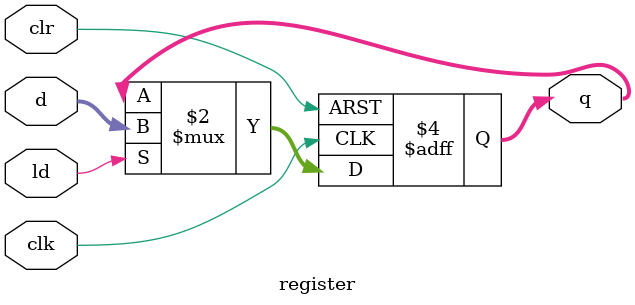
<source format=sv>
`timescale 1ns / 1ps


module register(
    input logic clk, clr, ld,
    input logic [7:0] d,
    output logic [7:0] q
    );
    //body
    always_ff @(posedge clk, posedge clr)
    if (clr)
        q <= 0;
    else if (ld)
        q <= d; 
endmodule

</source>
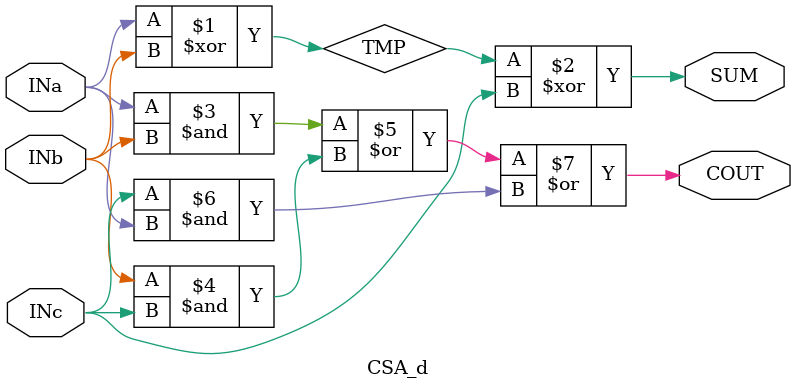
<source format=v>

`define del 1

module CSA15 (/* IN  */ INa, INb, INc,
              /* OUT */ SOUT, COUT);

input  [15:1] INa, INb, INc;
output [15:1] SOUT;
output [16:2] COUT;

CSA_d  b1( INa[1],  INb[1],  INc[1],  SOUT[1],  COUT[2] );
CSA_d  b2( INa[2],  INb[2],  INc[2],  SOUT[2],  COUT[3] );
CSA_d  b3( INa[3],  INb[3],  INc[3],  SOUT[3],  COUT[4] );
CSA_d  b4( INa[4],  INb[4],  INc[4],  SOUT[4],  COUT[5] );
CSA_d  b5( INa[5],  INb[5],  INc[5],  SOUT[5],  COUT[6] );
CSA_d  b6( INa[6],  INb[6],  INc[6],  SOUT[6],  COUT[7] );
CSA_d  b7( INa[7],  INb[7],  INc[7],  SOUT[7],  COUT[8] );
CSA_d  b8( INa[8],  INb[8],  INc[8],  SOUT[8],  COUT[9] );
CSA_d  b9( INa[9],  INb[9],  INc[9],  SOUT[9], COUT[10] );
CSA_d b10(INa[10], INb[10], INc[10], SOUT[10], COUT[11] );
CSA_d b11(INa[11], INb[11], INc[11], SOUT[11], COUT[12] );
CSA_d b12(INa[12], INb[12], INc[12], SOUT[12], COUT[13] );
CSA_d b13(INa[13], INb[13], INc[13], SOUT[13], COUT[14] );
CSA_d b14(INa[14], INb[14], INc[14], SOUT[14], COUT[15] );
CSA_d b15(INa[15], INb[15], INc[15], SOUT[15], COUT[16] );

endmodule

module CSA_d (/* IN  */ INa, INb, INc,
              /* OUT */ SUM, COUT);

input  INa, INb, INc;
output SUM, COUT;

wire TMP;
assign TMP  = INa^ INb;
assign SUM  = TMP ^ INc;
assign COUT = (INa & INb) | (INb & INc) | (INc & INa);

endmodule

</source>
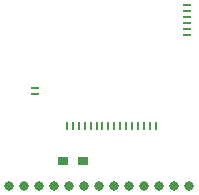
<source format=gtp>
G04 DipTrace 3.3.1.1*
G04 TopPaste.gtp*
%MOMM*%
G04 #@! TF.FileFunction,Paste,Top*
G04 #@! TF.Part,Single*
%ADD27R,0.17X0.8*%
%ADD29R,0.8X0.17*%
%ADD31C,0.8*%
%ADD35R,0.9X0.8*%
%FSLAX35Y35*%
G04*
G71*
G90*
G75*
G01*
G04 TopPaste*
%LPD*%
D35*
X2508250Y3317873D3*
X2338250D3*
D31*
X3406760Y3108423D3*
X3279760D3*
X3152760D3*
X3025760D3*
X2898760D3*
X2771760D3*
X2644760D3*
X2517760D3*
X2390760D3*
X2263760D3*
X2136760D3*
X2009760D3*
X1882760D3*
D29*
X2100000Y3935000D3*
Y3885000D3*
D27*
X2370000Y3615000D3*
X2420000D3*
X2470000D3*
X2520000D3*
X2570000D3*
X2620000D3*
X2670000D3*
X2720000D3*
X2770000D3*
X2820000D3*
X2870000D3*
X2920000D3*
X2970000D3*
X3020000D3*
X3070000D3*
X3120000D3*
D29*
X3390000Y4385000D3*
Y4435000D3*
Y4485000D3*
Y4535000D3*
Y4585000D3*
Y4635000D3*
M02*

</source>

**Required action**
Retype, without any change, every line from the one with "X2390760D3*" to the bottom of the listing.

**Exercise response**
X2390760D3*
X2263760D3*
X2136760D3*
X2009760D3*
X1882760D3*
D29*
X2100000Y3935000D3*
Y3885000D3*
D27*
X2370000Y3615000D3*
X2420000D3*
X2470000D3*
X2520000D3*
X2570000D3*
X2620000D3*
X2670000D3*
X2720000D3*
X2770000D3*
X2820000D3*
X2870000D3*
X2920000D3*
X2970000D3*
X3020000D3*
X3070000D3*
X3120000D3*
D29*
X3390000Y4385000D3*
Y4435000D3*
Y4485000D3*
Y4535000D3*
Y4585000D3*
Y4635000D3*
M02*

</source>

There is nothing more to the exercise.